One tool I'd have probably reached for (long before having heard of this particular corner case to avoid) would have been whitespace trimming, and CR counts as whitespace. Plus folk outside of C are also more likely to aim a regex at a line they want to parse, and anyone who's been writing regex for more than 5 minutes gets into the habit of adding `\s*` adjacent to beginning of line and end of line markers (and outside of capture groups) which in this case achieves the same end.

You're describing a different format entirely then if you're doing generic whitespace trimming without any consideration for the definition of "whitespace". The Git config format explicitly defines ignorable whitespace as spaces and horizontal tabs, and says that these whitespace characters are trimmed from values, which means nothing else gets trimmed from values. If you try to write a parser for this using a regular expression and `\s*` then you'd better look up what `\s` means to your regex engine because it almost certainly includes more than just SP and HT.

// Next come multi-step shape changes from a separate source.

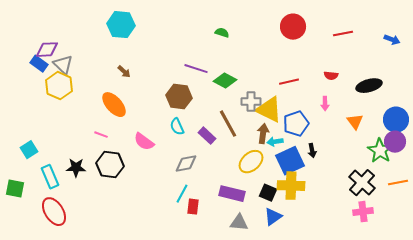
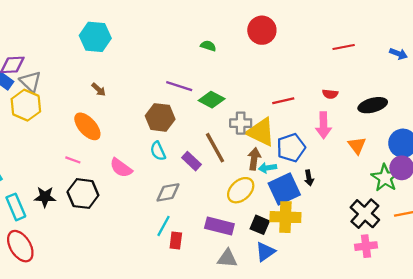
red circle: (293, 27) -> (262, 30), moved
pink arrow: (325, 104) -> (323, 125), size x1.6

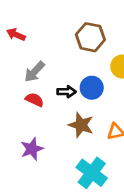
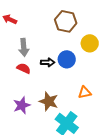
gray arrow: (35, 72) -> (24, 47), turned -48
brown star: (81, 125) -> (49, 101), moved

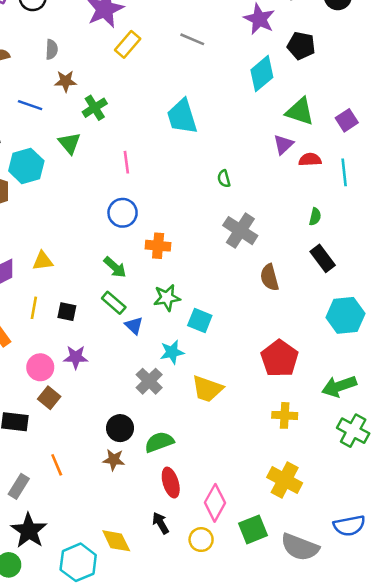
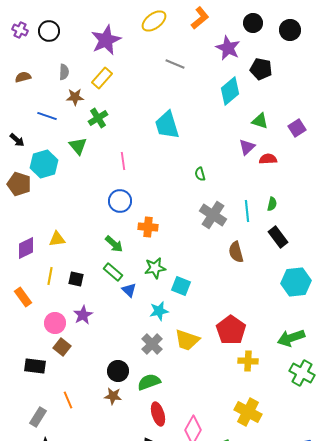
yellow rectangle: (128, 44) -> (102, 78), moved
green triangle: (300, 111) -> (260, 121), size x0.7
cyan line: (344, 172) -> (247, 211), moved
purple star: (76, 357) -> (83, 315), turned -30
red pentagon: (280, 358) -> (231, 330), moved
gray cross: (149, 381) -> (152, 344), moved

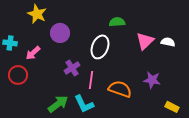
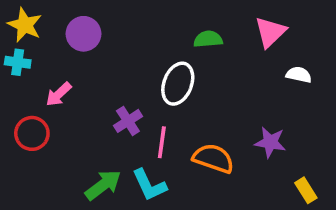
yellow star: (37, 14) -> (25, 25), moved
purple circle: (60, 33) -> (83, 34), moved
pink triangle: (145, 41) -> (270, 32), moved
cyan cross: (10, 43) -> (18, 62), moved
yellow rectangle: (172, 107) -> (306, 190), turned 32

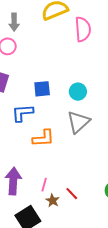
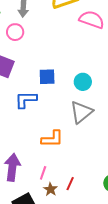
pink semicircle: (83, 29) -> (92, 20), turned -70
orange L-shape: (43, 138) -> (52, 139), moved
red line: (72, 194) -> (70, 184), turned 64

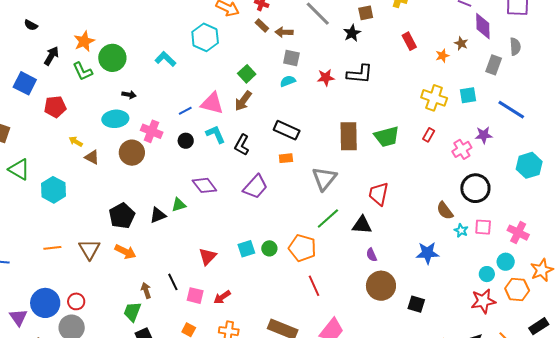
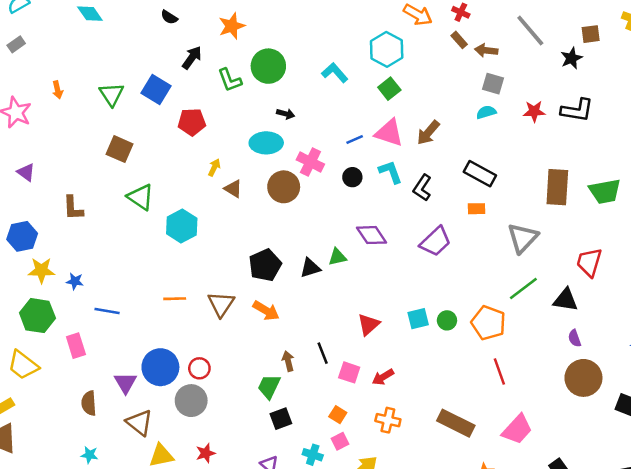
orange star: (84, 41) -> (232, 26), moved
green square: (247, 74) -> (389, 89), moved
yellow arrow: (76, 141) -> (214, 167), turned 80

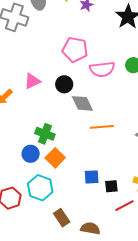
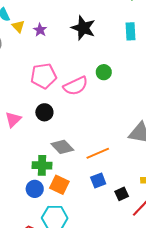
gray diamond: (82, 103) -> (62, 147), moved
orange line: (102, 127) -> (98, 153), moved
blue square: (92, 177) -> (98, 181), moved

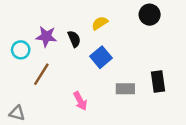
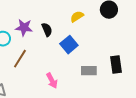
yellow semicircle: (100, 23) -> (77, 17), moved

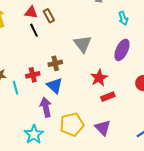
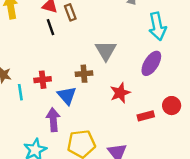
cyan arrow: (123, 18) -> (157, 26), size x1.6
brown cross: (55, 63) -> (84, 74), moved
red rectangle: (108, 97) -> (146, 116), moved

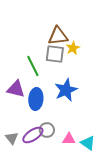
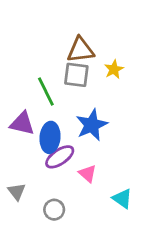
yellow star: (73, 48) -> (114, 69), moved
gray circle: (47, 130) -> (54, 210), moved
purple ellipse: (33, 135) -> (60, 157), moved
pink triangle: (69, 139) -> (88, 174), moved, turned 40

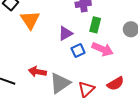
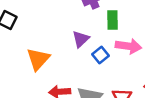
orange triangle: (30, 20) -> (38, 59), moved, turned 30

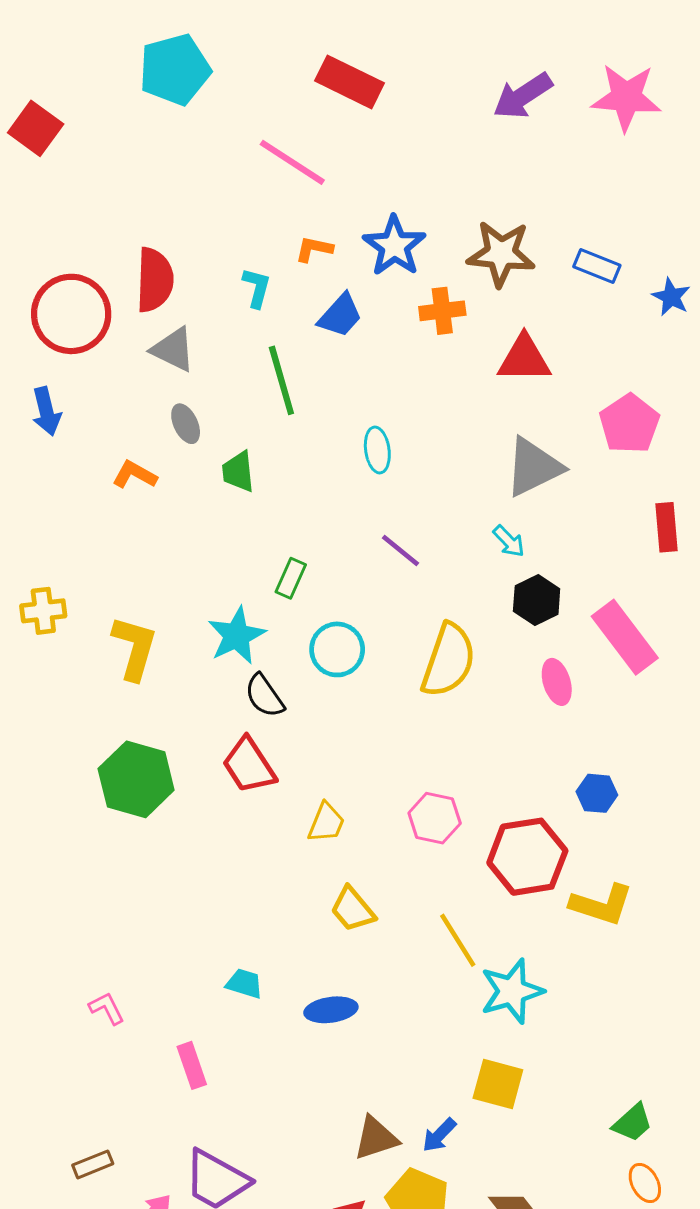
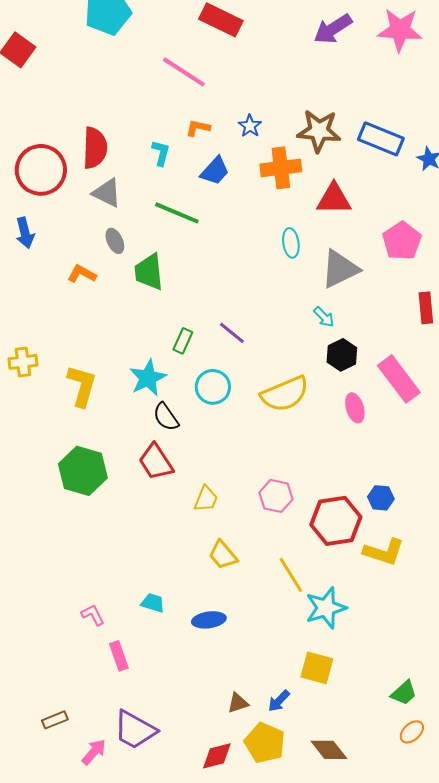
blue star: (394, 246) -> (250, 126), size x0.6
blue rectangle: (597, 266) -> (381, 139), size x1.5
orange cross: (442, 311) -> (281, 168), size x1.4
green line: (281, 380) -> (177, 213), turned -51
cyan ellipse: (377, 450) -> (291, 243), moved
green trapezoid: (238, 472) -> (149, 272), size x1.4
purple line: (401, 551) -> (232, 333), moved
yellow semicircle: (448, 660) -> (285, 394), turned 48
blue hexagon: (597, 793) -> (381, 498), moved
pink L-shape: (107, 1008) -> (93, 615), moved
brown triangle: (376, 1138) -> (238, 703), size x0.7
orange ellipse: (645, 1183) -> (412, 732), turned 75

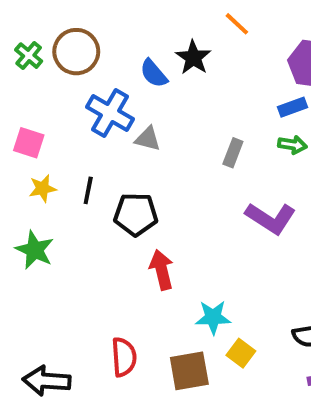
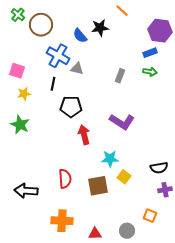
green cross: (29, 56) -> (18, 15), moved
black star: (193, 58) -> (100, 28), turned 30
black line: (88, 190) -> (53, 84), moved
purple L-shape: (271, 218) -> (122, 122), moved

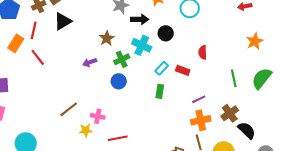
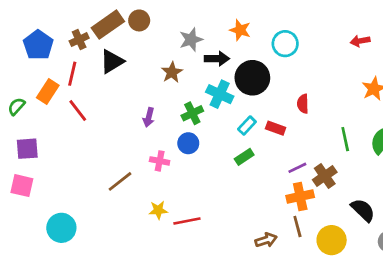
black circle: (166, 33) -> (252, 78), size x1.6
brown star: (107, 38) -> (172, 72), moved
purple arrow: (90, 62) -> (149, 117), turned -56
green rectangle: (160, 91) -> (244, 157), turned 48
brown cross: (230, 113) -> (325, 176), moved
pink cross: (98, 116) -> (160, 161), moved
yellow star: (86, 130) -> (158, 210), moved

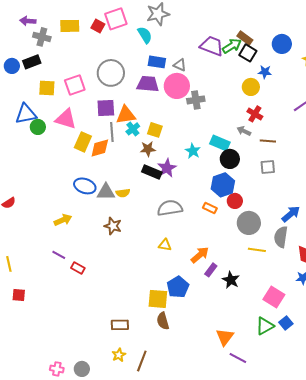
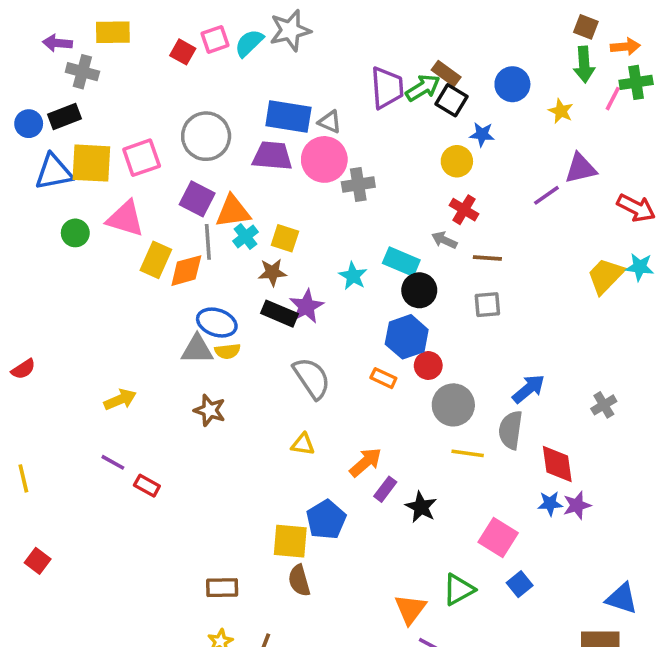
pink square: (116, 19) -> (215, 39), size x0.7
yellow rectangle: (70, 26) -> (113, 32), moved
cyan semicircle: (145, 35) -> (249, 43), moved, turned -102
purple trapezoid: (212, 46) -> (387, 88), turned 65
blue rectangle: (157, 62) -> (288, 116), size x1.4
yellow square: (47, 88) -> (91, 163), size x1.4
purple square: (106, 108) -> (197, 199), turned 30
blue triangle: (26, 114) -> (54, 172), moved
blue ellipse: (85, 186) -> (217, 323), moved
gray semicircle: (170, 208) -> (312, 378), turned 65
red square: (19, 295) -> (38, 561), moved, turned 32
green triangle: (265, 326) -> (459, 589), moved

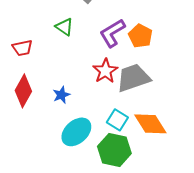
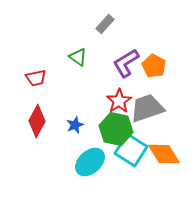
cyan square: (117, 120) -> (131, 150), size x1.5
green hexagon: (114, 150) -> (116, 129), moved

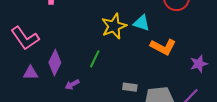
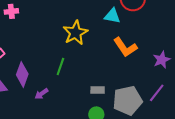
cyan triangle: (142, 23) -> (112, 16), moved
orange L-shape: (163, 47) -> (125, 47), turned 35

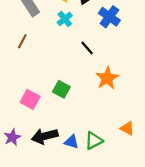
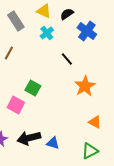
green square: (61, 89) -> (33, 88), moved
orange triangle: (127, 128) -> (95, 122), moved
green triangle: (94, 141) -> (90, 151), moved

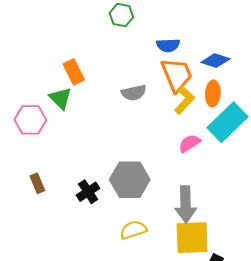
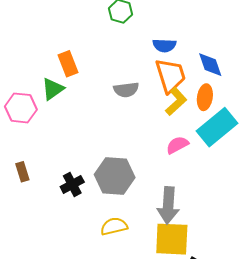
blue diamond: (215, 61) -> (210, 65), turned 48
green triangle: (60, 98) -> (53, 89), turned 35

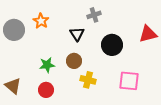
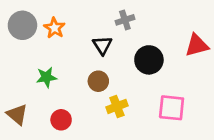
gray circle: (14, 30) -> (22, 25), moved
green star: (47, 65) -> (46, 77), moved
yellow cross: (88, 80) -> (117, 106), turned -35

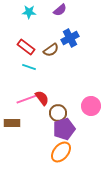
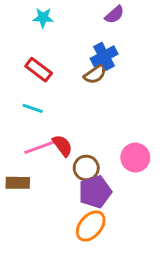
purple semicircle: (60, 10) -> (114, 15), moved
brown semicircle: (51, 50) -> (95, 74), moved
cyan line: (29, 67) -> (33, 108), moved

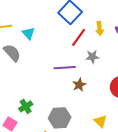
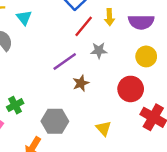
purple line: (65, 68) -> (65, 62), turned -35

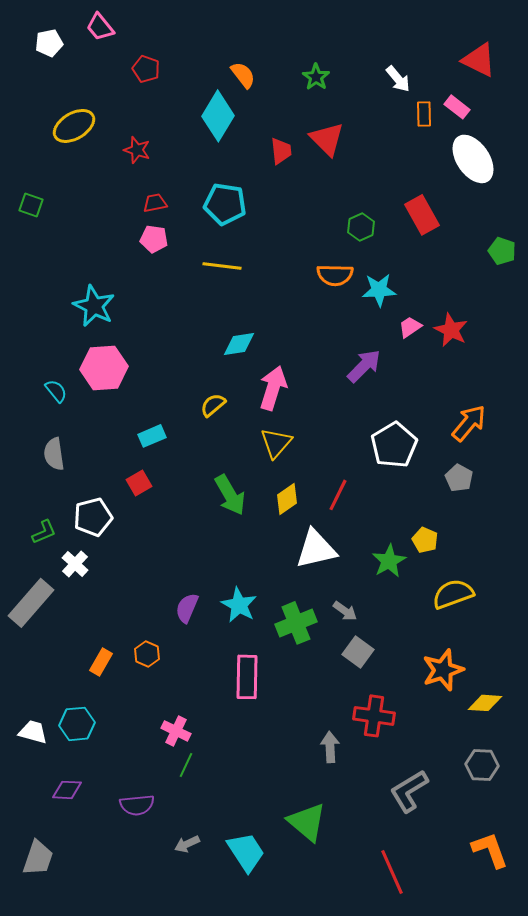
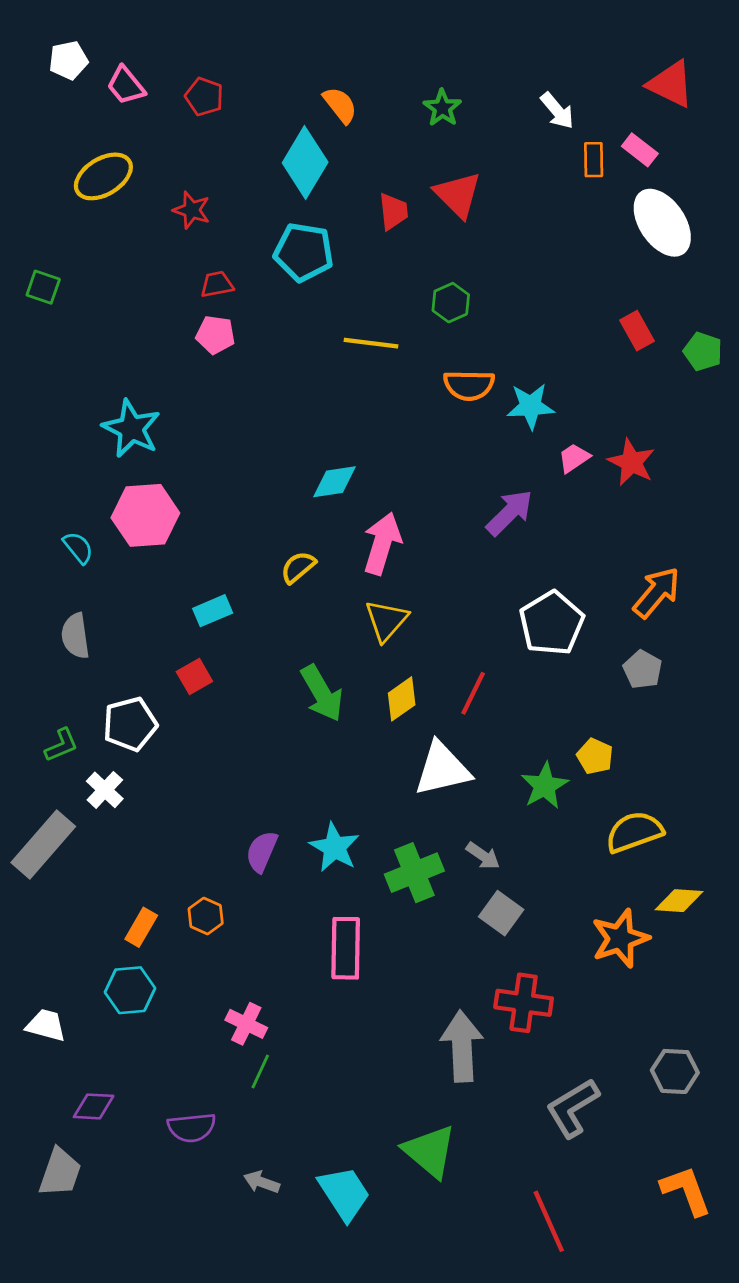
pink trapezoid: (100, 27) -> (126, 85), moved
cyan pentagon: (225, 204) -> (304, 252), moved
red rectangle: (422, 215) -> (637, 331), moved, size x0.7
green hexagon: (361, 227) -> (451, 303), moved
yellow line: (222, 266) -> (371, 343), moved
yellow diamond: (485, 703) -> (679, 901), moved
cyan hexagon: (77, 724) -> (130, 990), moved
gray arrow: (330, 747) -> (462, 1046), size x1.6
gray arrow: (187, 844) -> (262, 1182), turned 45
gray trapezoid: (38, 858) -> (60, 1172), moved

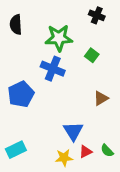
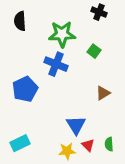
green semicircle: (107, 151) -> (109, 144), turned 40
red triangle: (86, 152) -> (88, 145), turned -48

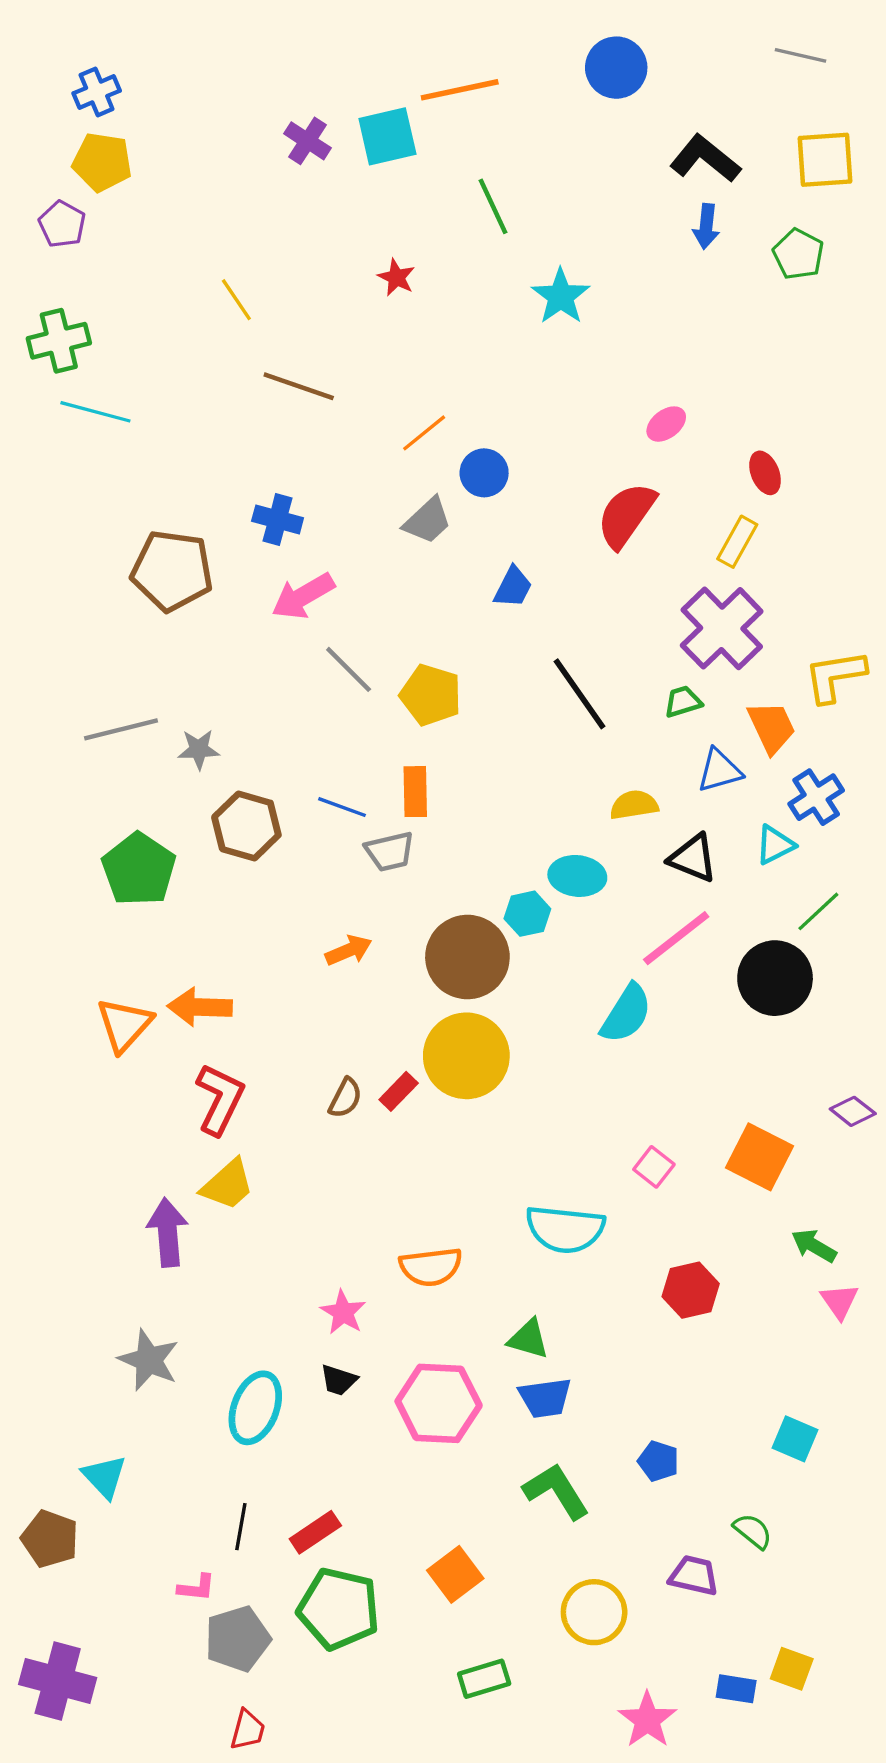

I can't think of any features in Rust that will lead someone away from this pattern of error, where this pattern of error is not realizing that round-tripping the serialized output back through the deserializer can change the boundaries of line endings. It's really easy to think "if I have a bunch of single-line strings and I join them with newlines I now have multiline text, and I can split that back up into individual lines and get back what I started with". This is doubly true if you start with a parser that splits on newline characters and then change it after the fact to use BufRead::lines() in response to someone telling you it doesn't work on Windows.

I've been writing regular expressions for at least 8 years, and I'm not sure I've ever written `\s*`.